Though 'Peace, Love & Music' is Swindle's second album proper it feels more like a debut – or at least the debut that he should have made. That's not to needlessly knock the Deep Medi-released 'Long Live The Jazz' (though if you weren't a fan of that don't let it put you off this sophomore effort), but while that effort felt focused to the point of sounding contrived, 'Peace, Love & Music' positively brims with the kind of expansive expression that you'd more often find on a first long player.
This might be on account of Swindle's newfound comfort in his place in the scene, and the role he has carved out for himself to play in moving his native genre forward – though it can still be noted that the Butterz crew, of which he is a key member, continue to define themselves as outsiders. Touring with a full live band, rather than being cooped up behind a pair of turntables, has certainly contributed too.
Grime's history is one of rare glimpses of parity between producers and MCs (Butterz's label arm was founded with the mission of redressing the balance between the two, after all). The relationship between the two often extends little further than beats picked out for freestyle 'net videos, but here vocalists become another instrument to work and collaborate with. And there is a lot of collaboration on show: when first playing us the album, label bosses Elijah & Skilliam seemed almost as excited to count off the 28 or so different musical contributors on the credits list. Rather than coming off like a compilation of one-take studio sessions – 2007's self-released 'The 140 Mixtape' had a similar number of names on the back cover too – this is a genuinely connected body of work; that the musical connections range, as the opener puts it, from 'London To LA' and taking in everywhere from Shanghai to Scotland, South Africa and the Philippines in between only makes it more impressive, particularly in the context of the typically microclimatic grime scene.

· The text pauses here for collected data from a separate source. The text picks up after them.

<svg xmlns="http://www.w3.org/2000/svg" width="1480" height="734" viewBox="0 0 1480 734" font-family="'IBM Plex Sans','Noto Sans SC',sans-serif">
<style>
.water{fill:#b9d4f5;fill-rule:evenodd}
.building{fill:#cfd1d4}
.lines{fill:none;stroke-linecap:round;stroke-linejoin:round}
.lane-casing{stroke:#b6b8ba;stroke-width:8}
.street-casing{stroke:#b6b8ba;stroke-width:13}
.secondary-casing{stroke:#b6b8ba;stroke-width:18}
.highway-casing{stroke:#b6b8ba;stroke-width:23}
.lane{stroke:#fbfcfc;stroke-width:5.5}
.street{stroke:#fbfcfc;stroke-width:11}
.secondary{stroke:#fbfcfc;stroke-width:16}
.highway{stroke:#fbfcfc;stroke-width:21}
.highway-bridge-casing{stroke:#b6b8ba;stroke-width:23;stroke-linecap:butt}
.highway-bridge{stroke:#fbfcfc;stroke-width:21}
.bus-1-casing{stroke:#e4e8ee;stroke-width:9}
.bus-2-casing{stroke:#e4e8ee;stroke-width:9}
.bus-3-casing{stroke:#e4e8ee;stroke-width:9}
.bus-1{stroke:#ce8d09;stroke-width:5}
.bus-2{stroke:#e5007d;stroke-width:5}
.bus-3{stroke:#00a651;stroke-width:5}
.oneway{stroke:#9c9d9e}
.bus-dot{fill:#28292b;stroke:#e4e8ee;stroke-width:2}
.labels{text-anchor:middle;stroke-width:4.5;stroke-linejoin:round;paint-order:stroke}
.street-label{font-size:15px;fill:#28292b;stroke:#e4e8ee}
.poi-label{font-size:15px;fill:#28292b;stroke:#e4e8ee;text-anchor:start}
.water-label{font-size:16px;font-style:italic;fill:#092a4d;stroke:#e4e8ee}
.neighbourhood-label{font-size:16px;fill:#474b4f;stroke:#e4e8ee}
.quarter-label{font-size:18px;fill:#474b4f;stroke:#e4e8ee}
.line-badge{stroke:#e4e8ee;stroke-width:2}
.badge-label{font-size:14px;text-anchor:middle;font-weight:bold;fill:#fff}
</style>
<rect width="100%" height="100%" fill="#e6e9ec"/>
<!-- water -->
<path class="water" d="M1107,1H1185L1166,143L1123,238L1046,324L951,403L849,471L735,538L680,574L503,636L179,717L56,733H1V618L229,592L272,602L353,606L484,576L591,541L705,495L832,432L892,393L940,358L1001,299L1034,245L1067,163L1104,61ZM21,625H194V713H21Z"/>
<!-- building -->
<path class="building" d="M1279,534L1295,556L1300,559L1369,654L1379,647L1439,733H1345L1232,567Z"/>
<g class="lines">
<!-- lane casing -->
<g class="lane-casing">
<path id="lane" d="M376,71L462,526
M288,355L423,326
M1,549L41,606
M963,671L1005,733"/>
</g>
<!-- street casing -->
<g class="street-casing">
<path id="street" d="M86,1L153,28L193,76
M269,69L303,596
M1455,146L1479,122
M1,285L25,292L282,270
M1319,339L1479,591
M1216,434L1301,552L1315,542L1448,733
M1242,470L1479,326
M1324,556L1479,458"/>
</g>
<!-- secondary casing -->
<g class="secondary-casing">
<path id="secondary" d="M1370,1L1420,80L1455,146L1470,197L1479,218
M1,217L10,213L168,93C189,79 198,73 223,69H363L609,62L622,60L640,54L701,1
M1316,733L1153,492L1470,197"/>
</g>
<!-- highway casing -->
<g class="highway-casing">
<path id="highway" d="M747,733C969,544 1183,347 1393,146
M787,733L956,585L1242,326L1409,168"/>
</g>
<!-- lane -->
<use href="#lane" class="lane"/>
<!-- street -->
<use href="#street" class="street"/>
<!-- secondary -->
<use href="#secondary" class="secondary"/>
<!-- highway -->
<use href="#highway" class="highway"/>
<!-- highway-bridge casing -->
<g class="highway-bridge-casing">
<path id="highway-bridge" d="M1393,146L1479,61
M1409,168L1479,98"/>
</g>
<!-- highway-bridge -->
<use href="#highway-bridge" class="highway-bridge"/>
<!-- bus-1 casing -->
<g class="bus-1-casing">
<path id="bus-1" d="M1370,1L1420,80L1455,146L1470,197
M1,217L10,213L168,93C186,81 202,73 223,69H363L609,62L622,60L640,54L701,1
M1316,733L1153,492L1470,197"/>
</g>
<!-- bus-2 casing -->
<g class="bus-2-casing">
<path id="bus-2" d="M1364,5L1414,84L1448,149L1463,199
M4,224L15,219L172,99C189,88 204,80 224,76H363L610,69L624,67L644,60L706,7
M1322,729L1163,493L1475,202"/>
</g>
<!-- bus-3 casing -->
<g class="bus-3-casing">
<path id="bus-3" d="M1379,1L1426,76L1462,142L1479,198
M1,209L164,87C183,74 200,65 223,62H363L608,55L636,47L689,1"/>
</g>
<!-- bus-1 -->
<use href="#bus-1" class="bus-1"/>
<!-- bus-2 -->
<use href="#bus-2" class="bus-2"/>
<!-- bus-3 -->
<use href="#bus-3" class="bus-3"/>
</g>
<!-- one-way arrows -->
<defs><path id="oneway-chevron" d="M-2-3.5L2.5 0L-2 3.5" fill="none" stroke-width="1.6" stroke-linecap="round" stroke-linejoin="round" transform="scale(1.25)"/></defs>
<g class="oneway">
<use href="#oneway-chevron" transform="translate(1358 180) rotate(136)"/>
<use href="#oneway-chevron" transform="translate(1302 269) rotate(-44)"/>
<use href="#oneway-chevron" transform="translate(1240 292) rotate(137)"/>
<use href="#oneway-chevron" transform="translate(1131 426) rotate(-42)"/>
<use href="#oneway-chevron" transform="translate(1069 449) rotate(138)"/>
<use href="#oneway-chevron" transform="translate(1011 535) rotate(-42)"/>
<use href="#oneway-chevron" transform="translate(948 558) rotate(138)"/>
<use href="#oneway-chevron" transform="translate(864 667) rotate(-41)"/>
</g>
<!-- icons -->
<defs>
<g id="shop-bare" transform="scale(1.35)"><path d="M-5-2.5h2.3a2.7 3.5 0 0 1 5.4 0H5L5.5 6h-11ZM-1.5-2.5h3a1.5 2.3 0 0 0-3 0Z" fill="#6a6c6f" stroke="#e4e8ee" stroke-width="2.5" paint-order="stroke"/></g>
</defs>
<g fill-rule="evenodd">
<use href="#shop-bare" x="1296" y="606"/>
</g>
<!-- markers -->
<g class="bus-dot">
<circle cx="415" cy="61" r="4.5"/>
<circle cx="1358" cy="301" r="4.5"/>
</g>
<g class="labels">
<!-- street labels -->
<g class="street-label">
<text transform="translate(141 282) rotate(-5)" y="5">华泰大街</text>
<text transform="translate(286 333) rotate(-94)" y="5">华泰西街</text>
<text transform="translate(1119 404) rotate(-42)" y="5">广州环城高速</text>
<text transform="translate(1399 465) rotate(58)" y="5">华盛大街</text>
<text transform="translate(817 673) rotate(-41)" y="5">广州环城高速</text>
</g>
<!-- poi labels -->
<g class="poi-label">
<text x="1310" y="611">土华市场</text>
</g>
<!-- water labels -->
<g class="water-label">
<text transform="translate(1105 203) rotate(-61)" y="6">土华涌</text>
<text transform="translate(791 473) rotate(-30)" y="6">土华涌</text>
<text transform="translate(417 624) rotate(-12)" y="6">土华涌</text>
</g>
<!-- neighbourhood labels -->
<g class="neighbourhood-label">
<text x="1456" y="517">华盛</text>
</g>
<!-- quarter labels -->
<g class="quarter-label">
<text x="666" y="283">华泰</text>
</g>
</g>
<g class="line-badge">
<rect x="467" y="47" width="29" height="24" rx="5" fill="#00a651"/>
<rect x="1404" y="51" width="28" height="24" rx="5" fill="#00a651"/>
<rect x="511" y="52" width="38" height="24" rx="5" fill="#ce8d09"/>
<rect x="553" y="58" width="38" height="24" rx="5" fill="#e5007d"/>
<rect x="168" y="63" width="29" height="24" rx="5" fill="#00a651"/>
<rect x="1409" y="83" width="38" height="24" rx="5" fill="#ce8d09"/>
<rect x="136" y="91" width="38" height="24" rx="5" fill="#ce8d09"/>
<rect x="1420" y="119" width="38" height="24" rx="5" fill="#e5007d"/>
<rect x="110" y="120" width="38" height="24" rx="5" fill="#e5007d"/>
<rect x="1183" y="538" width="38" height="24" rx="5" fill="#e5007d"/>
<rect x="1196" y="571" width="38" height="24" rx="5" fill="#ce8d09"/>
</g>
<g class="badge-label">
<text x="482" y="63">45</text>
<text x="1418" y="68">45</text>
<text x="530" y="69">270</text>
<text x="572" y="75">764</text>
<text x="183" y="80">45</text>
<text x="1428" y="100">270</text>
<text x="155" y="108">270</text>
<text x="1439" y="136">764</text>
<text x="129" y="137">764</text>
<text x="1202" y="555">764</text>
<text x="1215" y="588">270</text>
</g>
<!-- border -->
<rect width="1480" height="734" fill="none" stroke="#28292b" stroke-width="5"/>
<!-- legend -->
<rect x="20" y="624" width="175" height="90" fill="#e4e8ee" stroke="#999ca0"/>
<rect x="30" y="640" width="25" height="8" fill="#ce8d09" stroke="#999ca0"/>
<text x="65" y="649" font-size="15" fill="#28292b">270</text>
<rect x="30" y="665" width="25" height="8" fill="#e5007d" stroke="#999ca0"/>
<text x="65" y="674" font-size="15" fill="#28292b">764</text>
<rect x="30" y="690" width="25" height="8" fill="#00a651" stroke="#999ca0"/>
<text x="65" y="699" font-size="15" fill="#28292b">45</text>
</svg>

But before we fall too far down the rabbit hole of referring to this as a grime album, it should be made clear that it isn't one. Not sonically, at least. If you really want to call it a grime album, it would be on account of its ability to project an attitude of defiance towards categorisation; but then you might just as well call it a jazz album, or a post-punk album or (maybe whisper it) a dubstep album. Ultimately, if you wanted to say that it sounds like any one thing then it would be simpler just to say that it sounds like fun.

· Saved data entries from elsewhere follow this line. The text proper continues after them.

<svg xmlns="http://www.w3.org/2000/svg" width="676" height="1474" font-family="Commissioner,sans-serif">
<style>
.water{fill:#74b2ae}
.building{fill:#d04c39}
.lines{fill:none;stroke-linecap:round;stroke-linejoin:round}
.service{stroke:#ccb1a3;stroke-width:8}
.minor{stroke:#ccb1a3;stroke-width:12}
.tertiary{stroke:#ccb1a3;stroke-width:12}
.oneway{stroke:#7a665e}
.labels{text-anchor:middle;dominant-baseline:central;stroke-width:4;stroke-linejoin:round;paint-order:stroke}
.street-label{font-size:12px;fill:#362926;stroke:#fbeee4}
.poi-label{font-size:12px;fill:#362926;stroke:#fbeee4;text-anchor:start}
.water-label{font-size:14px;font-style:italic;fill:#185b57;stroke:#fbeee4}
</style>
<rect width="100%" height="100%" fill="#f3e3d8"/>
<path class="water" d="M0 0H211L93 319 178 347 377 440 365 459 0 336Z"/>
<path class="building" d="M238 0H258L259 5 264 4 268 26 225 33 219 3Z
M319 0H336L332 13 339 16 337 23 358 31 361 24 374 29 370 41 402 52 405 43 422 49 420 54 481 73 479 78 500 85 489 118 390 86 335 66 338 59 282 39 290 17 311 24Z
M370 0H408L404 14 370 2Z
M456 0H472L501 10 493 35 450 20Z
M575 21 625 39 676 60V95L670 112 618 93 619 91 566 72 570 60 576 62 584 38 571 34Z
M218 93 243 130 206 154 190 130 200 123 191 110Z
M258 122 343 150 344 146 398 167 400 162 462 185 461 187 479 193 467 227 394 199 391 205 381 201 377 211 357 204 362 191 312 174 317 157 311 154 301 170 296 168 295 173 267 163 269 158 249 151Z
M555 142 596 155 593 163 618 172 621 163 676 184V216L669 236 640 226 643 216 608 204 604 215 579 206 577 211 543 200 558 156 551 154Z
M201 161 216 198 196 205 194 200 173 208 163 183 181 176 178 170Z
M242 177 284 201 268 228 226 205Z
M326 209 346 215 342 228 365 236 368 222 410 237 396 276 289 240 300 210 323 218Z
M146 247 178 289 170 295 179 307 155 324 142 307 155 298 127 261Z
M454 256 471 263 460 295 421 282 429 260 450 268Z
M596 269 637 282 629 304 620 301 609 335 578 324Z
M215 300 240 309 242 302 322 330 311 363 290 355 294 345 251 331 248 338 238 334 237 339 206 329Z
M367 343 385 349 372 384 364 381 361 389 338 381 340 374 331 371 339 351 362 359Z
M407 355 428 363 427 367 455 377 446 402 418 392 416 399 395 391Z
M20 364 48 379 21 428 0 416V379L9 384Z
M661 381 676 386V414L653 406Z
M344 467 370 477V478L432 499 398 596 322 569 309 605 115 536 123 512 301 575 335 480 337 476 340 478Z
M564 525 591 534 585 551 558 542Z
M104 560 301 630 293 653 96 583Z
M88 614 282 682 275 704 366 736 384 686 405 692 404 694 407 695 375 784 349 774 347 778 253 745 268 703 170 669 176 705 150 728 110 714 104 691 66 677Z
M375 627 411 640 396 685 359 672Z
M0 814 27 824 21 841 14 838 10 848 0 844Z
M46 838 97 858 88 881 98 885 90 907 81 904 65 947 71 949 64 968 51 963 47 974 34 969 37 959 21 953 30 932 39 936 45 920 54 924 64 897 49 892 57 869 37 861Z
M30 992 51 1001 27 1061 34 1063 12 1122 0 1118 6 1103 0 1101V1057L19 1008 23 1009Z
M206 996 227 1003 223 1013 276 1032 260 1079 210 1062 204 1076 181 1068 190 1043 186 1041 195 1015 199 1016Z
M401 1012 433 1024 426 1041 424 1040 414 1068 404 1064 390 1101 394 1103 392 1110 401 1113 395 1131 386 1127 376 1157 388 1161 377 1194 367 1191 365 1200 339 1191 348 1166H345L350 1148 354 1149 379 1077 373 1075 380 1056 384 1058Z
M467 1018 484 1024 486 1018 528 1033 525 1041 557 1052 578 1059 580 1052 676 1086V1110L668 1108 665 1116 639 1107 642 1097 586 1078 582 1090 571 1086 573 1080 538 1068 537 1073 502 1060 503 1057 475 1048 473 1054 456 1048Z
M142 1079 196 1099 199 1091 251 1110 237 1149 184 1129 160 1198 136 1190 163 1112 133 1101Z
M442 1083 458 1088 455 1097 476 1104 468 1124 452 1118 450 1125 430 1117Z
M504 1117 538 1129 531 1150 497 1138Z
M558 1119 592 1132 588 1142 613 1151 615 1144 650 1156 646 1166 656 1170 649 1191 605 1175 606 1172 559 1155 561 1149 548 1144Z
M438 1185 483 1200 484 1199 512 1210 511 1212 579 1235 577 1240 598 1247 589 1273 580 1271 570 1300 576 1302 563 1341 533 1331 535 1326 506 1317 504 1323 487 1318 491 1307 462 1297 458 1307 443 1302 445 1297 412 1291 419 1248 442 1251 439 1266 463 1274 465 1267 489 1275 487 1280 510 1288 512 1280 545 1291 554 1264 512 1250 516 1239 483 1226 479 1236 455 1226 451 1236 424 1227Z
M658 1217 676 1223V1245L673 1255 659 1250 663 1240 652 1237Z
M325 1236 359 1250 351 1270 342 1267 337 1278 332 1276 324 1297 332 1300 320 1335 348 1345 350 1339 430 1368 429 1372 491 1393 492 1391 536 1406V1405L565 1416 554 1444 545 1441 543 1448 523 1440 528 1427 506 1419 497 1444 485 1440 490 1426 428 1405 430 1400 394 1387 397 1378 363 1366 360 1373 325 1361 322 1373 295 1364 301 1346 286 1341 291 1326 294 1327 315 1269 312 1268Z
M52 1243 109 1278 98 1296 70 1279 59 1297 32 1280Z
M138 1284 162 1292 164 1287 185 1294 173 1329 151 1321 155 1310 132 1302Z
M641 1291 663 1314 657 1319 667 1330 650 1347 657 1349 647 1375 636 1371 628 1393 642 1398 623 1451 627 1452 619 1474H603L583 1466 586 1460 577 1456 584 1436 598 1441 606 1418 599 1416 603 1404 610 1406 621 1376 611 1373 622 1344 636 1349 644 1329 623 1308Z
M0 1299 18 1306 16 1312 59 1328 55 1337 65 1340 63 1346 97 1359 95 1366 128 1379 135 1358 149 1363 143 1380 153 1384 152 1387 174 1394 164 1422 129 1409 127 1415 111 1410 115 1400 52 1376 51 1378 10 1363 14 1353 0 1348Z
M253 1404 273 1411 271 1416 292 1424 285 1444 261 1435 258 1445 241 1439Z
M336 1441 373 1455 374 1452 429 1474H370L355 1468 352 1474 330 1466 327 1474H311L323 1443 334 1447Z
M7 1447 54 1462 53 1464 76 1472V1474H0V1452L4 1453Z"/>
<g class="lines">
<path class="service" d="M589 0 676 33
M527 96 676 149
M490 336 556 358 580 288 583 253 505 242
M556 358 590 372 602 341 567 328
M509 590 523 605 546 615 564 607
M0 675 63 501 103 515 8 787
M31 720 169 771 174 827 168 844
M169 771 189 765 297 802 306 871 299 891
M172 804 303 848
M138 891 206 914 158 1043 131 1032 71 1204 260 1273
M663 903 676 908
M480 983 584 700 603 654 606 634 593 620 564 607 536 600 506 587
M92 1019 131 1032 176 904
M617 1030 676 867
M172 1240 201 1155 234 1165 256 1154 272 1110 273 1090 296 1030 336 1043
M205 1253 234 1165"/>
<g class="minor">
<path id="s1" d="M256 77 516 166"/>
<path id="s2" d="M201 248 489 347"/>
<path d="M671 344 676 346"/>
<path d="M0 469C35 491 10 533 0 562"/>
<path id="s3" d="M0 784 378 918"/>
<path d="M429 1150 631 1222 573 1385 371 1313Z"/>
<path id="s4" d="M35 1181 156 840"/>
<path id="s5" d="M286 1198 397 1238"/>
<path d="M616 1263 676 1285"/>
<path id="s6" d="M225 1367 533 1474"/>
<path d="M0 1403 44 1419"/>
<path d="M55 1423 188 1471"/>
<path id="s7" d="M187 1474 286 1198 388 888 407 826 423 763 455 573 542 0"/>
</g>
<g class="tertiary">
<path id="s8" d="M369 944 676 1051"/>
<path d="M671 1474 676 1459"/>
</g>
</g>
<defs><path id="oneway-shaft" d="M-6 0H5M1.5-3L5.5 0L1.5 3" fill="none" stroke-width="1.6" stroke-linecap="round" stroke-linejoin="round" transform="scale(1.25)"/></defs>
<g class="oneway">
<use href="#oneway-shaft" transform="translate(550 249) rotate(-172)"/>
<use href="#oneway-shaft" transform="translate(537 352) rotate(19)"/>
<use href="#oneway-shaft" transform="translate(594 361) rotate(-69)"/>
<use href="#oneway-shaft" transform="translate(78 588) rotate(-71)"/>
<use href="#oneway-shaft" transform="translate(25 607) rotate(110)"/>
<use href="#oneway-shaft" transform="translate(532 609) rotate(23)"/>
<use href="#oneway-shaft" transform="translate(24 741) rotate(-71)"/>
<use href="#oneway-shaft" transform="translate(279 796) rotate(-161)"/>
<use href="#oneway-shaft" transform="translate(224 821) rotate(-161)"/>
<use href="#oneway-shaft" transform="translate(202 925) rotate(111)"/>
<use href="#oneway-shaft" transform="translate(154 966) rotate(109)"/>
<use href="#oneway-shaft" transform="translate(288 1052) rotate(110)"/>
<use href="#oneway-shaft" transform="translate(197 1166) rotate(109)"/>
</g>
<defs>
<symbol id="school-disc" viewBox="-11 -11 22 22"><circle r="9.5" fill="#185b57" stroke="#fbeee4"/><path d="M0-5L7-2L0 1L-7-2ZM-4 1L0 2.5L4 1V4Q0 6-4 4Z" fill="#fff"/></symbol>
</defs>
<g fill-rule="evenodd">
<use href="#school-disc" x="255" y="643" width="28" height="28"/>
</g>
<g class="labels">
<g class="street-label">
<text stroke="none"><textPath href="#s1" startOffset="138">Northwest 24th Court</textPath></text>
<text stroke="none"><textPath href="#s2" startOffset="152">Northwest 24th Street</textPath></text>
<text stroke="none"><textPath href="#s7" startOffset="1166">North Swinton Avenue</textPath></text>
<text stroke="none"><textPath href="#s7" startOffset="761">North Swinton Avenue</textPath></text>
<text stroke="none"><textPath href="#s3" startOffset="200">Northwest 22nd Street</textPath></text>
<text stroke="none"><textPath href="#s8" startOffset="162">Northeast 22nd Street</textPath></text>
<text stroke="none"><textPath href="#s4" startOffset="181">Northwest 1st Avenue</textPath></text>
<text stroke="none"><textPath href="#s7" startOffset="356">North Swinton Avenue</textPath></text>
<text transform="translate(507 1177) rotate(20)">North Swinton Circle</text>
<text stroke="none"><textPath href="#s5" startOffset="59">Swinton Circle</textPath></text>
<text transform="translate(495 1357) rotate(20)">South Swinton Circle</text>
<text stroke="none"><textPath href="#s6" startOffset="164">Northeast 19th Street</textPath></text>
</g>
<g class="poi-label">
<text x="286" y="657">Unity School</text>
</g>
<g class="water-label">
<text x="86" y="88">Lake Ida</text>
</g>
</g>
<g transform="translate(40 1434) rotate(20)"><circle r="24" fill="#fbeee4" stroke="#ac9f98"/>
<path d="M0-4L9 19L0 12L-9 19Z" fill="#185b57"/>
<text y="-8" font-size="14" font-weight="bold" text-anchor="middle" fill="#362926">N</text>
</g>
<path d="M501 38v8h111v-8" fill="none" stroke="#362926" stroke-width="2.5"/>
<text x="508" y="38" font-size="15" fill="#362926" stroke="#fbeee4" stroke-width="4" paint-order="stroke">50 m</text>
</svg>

Tracks like 'Malasimbo' and 'Shanghai', part-recorded in the Philippines and China respectively, express an infectious joy in collaboration and musical discovery that can so easily be taken for granted, somewhat ironically, in today's uber-connected world. Neat touches like the use of sampled speech and environment recordings to pad out each track serve to emphasise that sense of both enjoying and keeping a strong document of being in the creative moment. It doesn't always come off so strongly – 'Tokyo', for instance, is garish despite Joker's arcade intro, and the JME-featuring 'Mad Ting' ends up feeling fruitlessly forced and derivative – but for the most part it's infectious. 'Elevator', produced alongside Bristolian drum 'n' bass legend TC, puts a dancehall flip on an established formula and comes out sounding like a Swindle take on Dub Phizix & Strategy's 'Bleep Test' (which is a good thing, by the way); 'Global Dance', meanwhile, is going to be ringing in plenty of ears post-Outlook this year – place your bets now and thank us later.
There's a lot to like here, but what's perhaps most refreshing is the way in which the young maestro manages to retain his signature throughout: he's no longer relying on a trademark coarse synth sound (which is often, as well as through the use of producer tags, how producers in the grime scene have differentiated themselves), but instead can be recognised by his actual arrangements – whether on a funk bassline, Filipino glockenspiel tinkering or Chinese pentatonics, the whole is undeniably Swindle.